AIM OF THE TASK: Every record shown below should be duplicated exactly.

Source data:
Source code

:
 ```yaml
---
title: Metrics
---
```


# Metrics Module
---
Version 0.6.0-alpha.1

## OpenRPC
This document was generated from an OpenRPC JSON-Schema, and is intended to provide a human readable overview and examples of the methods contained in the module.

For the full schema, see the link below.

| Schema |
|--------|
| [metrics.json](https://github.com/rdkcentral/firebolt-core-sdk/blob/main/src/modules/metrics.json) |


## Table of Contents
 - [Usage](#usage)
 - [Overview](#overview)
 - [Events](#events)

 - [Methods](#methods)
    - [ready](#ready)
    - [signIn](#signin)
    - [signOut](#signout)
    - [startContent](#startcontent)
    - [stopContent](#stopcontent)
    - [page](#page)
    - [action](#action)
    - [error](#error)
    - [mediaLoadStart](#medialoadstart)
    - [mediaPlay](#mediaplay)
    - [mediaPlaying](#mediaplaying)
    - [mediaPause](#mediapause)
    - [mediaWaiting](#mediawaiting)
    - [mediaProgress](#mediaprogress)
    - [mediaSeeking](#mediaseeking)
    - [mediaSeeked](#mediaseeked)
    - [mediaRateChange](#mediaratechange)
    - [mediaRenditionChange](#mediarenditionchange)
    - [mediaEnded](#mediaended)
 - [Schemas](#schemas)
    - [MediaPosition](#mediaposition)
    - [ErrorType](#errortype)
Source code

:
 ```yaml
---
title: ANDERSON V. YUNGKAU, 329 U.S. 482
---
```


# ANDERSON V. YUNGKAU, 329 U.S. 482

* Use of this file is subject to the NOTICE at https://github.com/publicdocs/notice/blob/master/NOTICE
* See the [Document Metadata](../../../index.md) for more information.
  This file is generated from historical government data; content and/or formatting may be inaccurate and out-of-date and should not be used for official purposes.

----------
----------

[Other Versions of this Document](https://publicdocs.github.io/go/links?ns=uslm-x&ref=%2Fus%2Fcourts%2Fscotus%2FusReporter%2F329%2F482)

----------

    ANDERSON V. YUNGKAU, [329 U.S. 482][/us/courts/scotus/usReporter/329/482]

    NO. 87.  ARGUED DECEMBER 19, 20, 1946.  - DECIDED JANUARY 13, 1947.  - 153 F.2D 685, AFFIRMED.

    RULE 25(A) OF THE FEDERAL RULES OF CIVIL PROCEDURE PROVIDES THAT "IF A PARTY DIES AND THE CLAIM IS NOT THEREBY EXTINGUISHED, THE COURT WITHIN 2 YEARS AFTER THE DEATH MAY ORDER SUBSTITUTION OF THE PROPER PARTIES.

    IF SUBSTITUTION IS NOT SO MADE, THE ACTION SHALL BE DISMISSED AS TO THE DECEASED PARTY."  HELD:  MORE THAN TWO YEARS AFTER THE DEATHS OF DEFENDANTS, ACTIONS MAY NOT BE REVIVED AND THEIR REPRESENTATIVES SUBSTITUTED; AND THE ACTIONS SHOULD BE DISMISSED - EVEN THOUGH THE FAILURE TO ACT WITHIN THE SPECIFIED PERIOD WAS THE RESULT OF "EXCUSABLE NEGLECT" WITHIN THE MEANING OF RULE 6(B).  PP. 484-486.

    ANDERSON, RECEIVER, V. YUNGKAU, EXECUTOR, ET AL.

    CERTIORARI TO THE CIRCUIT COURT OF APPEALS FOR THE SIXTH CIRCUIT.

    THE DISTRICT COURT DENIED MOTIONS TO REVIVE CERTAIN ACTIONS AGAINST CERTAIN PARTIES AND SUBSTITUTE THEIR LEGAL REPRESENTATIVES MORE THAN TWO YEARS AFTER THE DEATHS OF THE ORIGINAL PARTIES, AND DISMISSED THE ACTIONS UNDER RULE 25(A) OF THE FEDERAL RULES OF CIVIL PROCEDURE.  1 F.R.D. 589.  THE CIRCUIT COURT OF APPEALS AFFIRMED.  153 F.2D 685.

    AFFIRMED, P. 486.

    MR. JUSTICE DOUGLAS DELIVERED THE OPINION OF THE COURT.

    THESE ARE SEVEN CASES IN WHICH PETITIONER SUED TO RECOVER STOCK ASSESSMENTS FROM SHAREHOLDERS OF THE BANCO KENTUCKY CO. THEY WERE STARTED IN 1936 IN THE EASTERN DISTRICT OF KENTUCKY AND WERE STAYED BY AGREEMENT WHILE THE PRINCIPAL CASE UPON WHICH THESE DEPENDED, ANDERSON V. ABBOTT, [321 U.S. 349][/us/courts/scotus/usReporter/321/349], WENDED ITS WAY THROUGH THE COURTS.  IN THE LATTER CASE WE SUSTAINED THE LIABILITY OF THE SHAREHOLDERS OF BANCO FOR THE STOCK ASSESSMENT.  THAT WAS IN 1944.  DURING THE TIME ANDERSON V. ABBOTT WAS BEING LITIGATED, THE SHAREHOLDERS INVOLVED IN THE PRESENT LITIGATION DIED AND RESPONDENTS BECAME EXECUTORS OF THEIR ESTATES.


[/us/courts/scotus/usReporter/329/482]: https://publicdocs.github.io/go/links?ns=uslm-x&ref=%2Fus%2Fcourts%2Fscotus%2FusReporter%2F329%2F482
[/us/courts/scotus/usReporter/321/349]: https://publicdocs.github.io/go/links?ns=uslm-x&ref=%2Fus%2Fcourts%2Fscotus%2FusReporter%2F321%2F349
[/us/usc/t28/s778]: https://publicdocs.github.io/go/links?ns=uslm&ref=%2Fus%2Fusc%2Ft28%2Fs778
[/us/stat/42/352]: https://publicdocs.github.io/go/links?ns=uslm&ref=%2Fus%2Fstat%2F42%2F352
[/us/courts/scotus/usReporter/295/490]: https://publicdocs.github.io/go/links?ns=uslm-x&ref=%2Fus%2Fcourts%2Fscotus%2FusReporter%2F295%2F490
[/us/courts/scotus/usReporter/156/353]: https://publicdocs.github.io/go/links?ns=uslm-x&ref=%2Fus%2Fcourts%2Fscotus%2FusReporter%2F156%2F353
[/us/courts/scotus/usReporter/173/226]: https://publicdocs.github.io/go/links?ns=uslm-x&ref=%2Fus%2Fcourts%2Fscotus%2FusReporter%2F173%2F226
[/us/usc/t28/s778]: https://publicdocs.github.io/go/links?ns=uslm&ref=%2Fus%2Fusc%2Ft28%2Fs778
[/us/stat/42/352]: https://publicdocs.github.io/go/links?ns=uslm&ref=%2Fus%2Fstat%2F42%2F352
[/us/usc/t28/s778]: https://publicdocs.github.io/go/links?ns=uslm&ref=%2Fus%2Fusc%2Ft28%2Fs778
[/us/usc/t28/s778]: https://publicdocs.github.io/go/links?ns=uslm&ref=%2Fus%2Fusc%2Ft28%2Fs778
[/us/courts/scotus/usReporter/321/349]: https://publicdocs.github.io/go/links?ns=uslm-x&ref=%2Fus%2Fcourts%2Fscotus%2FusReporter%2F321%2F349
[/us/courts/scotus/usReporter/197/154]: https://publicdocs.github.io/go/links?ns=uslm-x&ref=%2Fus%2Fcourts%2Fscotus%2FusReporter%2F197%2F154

COMPLETED EXERCISE:
Source code

:
 ```yaml
---
title: Metrics
---
```


# Metrics Module
---
Version 0.6.0-alpha.1

## OpenRPC
This document was generated from an OpenRPC JSON-Schema, and is intended to provide a human readable overview and examples of the methods contained in the module.

For the full schema, see the link below.

| Schema |
|--------|
| [metrics.json](https://github.com/rdkcentral/firebolt-core-sdk/blob/main/src/modules/metrics.json) |


## Table of Contents
 - [Usage](#usage)
 - [Overview](#overview)
 - [Events](#events)

 - [Methods](#methods)
    - [ready](#ready)
    - [signIn](#signin)
    - [signOut](#signout)
    - [startContent](#startcontent)
    - [stopContent](#stopcontent)
    - [page](#page)
    - [action](#action)
    - [error](#error)
    - [mediaLoadStart](#medialoadstart)
    - [mediaPlay](#mediaplay)
    - [mediaPlaying](#mediaplaying)
    - [mediaPause](#mediapause)
    - [mediaWaiting](#mediawaiting)
    - [mediaProgress](#mediaprogress)
    - [mediaSeeking](#mediaseeking)
    - [mediaSeeked](#mediaseeked)
    - [mediaRateChange](#mediaratechange)
    - [mediaRenditionChange](#mediarenditionchange)
    - [mediaEnded](#mediaended)
 - [Schemas](#schemas)
    - [MediaPosition](#mediaposition)
    - [ErrorType](#errortype)
Source code

:
 ```yaml
---
title: ANDERSON V. YUNGKAU, 329 U.S. 482
---
```


# ANDERSON V. YUNGKAU, 329 U.S. 482

* Use of this file is subject to the NOTICE at https://github.com/publicdocs/notice/blob/master/NOTICE
* See the [Document Metadata](../../../index.md) for more information.
  This file is generated from historical government data; content and/or formatting may be inaccurate and out-of-date and should not be used for official purposes.

----------
----------

[Other Versions of this Document](https://publicdocs.github.io/go/links?ns=uslm-x&ref=%2Fus%2Fcourts%2Fscotus%2FusReporter%2F329%2F482)

----------

    ANDERSON V. YUNGKAU, [329 U.S. 482][/us/courts/scotus/usReporter/329/482]

    NO. 87.  ARGUED DECEMBER 19, 20, 1946.  - DECIDED JANUARY 13, 1947.  - 153 F.2D 685, AFFIRMED.

    RULE 25(A) OF THE FEDERAL RULES OF CIVIL PROCEDURE PROVIDES THAT "IF A PARTY DIES AND THE CLAIM IS NOT THEREBY EXTINGUISHED, THE COURT WITHIN 2 YEARS AFTER THE DEATH MAY ORDER SUBSTITUTION OF THE PROPER PARTIES.

    IF SUBSTITUTION IS NOT SO MADE, THE ACTION SHALL BE DISMISSED AS TO THE DECEASED PARTY."  HELD:  MORE THAN TWO YEARS AFTER THE DEATHS OF DEFENDANTS, ACTIONS MAY NOT BE REVIVED AND THEIR REPRESENTATIVES SUBSTITUTED; AND THE ACTIONS SHOULD BE DISMISSED - EVEN THOUGH THE FAILURE TO ACT WITHIN THE SPECIFIED PERIOD WAS THE RESULT OF "EXCUSABLE NEGLECT" WITHIN THE MEANING OF RULE 6(B).  PP. 484-486.

    ANDERSON, RECEIVER, V. YUNGKAU, EXECUTOR, ET AL.

    CERTIORARI TO THE CIRCUIT COURT OF APPEALS FOR THE SIXTH CIRCUIT.

    THE DISTRICT COURT DENIED MOTIONS TO REVIVE CERTAIN ACTIONS AGAINST CERTAIN PARTIES AND SUBSTITUTE THEIR LEGAL REPRESENTATIVES MORE THAN TWO YEARS AFTER THE DEATHS OF THE ORIGINAL PARTIES, AND DISMISSED THE ACTIONS UNDER RULE 25(A) OF THE FEDERAL RULES OF CIVIL PROCEDURE.  1 F.R.D. 589.  THE CIRCUIT COURT OF APPEALS AFFIRMED.  153 F.2D 685.

    AFFIRMED, P. 486.

    MR. JUSTICE DOUGLAS DELIVERED THE OPINION OF THE COURT.

    THESE ARE SEVEN CASES IN WHICH PETITIONER SUED TO RECOVER STOCK ASSESSMENTS FROM SHAREHOLDERS OF THE BANCO KENTUCKY CO. THEY WERE STARTED IN 1936 IN THE EASTERN DISTRICT OF KENTUCKY AND WERE STAYED BY AGREEMENT WHILE THE PRINCIPAL CASE UPON WHICH THESE DEPENDED, ANDERSON V. ABBOTT, [321 U.S. 349][/us/courts/scotus/usReporter/321/349], WENDED ITS WAY THROUGH THE COURTS.  IN THE LATTER CASE WE SUSTAINED THE LIABILITY OF THE SHAREHOLDERS OF BANCO FOR THE STOCK ASSESSMENT.  THAT WAS IN 1944.  DURING THE TIME ANDERSON V. ABBOTT WAS BEING LITIGATED, THE SHAREHOLDERS INVOLVED IN THE PRESENT LITIGATION DIED AND RESPONDENTS BECAME EXECUTORS OF THEIR ESTATES.


[/us/courts/scotus/usReporter/329/482]: https://publicdocs.github.io/go/links?ns=uslm-x&ref=%2Fus%2Fcourts%2Fscotus%2FusReporter%2F329%2F482
[/us/courts/scotus/usReporter/321/349]: https://publicdocs.github.io/go/links?ns=uslm-x&ref=%2Fus%2Fcourts%2Fscotus%2FusReporter%2F321%2F349
[/us/usc/t28/s778]: https://publicdocs.github.io/go/links?ns=uslm&ref=%2Fus%2Fusc%2Ft28%2Fs778
[/us/stat/42/352]: https://publicdocs.github.io/go/links?ns=uslm&ref=%2Fus%2Fstat%2F42%2F352
[/us/courts/scotus/usReporter/295/490]: https://publicdocs.github.io/go/links?ns=uslm-x&ref=%2Fus%2Fcourts%2Fscotus%2FusReporter%2F295%2F490
[/us/courts/scotus/usReporter/156/353]: https://publicdocs.github.io/go/links?ns=uslm-x&ref=%2Fus%2Fcourts%2Fscotus%2FusReporter%2F156%2F353
[/us/courts/scotus/usReporter/173/226]: https://publicdocs.github.io/go/links?ns=uslm-x&ref=%2Fus%2Fcourts%2Fscotus%2FusReporter%2F173%2F226
[/us/usc/t28/s778]: https://publicdocs.github.io/go/links?ns=uslm&ref=%2Fus%2Fusc%2Ft28%2Fs778
[/us/stat/42/352]: https://publicdocs.github.io/go/links?ns=uslm&ref=%2Fus%2Fstat%2F42%2F352
[/us/usc/t28/s778]: https://publicdocs.github.io/go/links?ns=uslm&ref=%2Fus%2Fusc%2Ft28%2Fs778
[/us/usc/t28/s778]: https://publicdocs.github.io/go/links?ns=uslm&ref=%2Fus%2Fusc%2Ft28%2Fs778
[/us/courts/scotus/usReporter/321/349]: https://publicdocs.github.io/go/links?ns=uslm-x&ref=%2Fus%2Fcourts%2Fscotus%2FusReporter%2F321%2F349
[/us/courts/scotus/usReporter/197/154]: https://publicdocs.github.io/go/links?ns=uslm-x&ref=%2Fus%2Fcourts%2Fscotus%2FusReporter%2F197%2F154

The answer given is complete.